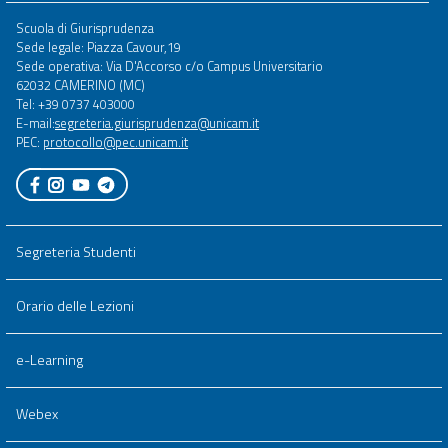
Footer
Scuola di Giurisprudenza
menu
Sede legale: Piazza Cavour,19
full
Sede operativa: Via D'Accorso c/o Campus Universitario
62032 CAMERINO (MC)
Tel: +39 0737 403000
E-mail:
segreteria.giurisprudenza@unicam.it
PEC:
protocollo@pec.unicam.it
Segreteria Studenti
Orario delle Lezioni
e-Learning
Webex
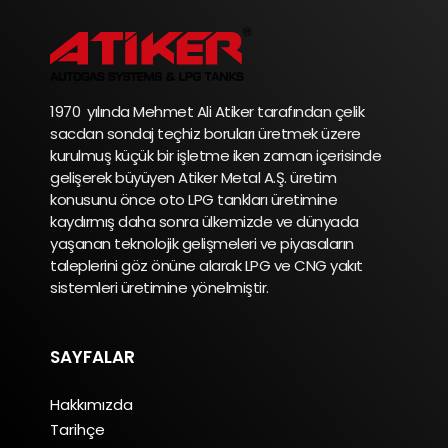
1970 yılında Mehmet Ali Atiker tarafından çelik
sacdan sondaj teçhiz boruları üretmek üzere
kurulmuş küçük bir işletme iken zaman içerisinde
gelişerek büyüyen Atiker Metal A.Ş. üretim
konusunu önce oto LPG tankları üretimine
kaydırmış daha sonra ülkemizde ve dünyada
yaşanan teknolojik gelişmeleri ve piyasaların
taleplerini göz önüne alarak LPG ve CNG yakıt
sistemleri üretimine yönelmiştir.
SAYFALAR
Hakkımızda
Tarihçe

= Task objective =
The copy you write out must match the entries word for word, minus their pictures.

= Answer to the exercise =
Footer
Scuola di Giurisprudenza
menu
Sede legale: Piazza Cavour,19
full
Sede operativa: Via D'Accorso c/o Campus Universitario
62032 CAMERINO (MC)
Tel: +39 0737 403000
E-mail:
segreteria.giurisprudenza@unicam.it
PEC:
protocollo@pec.unicam.it
Segreteria Studenti
Orario delle Lezioni
e-Learning
Webex
1970 yılında Mehmet Ali Atiker tarafından çelik
sacdan sondaj teçhiz boruları üretmek üzere
kurulmuş küçük bir işletme iken zaman içerisinde
gelişerek büyüyen Atiker Metal A.Ş. üretim
konusunu önce oto LPG tankları üretimine
kaydırmış daha sonra ülkemizde ve dünyada
yaşanan teknolojik gelişmeleri ve piyasaların
taleplerini göz önüne alarak LPG ve CNG yakıt
sistemleri üretimine yönelmiştir.
SAYFALAR
Hakkımızda
Tarihçe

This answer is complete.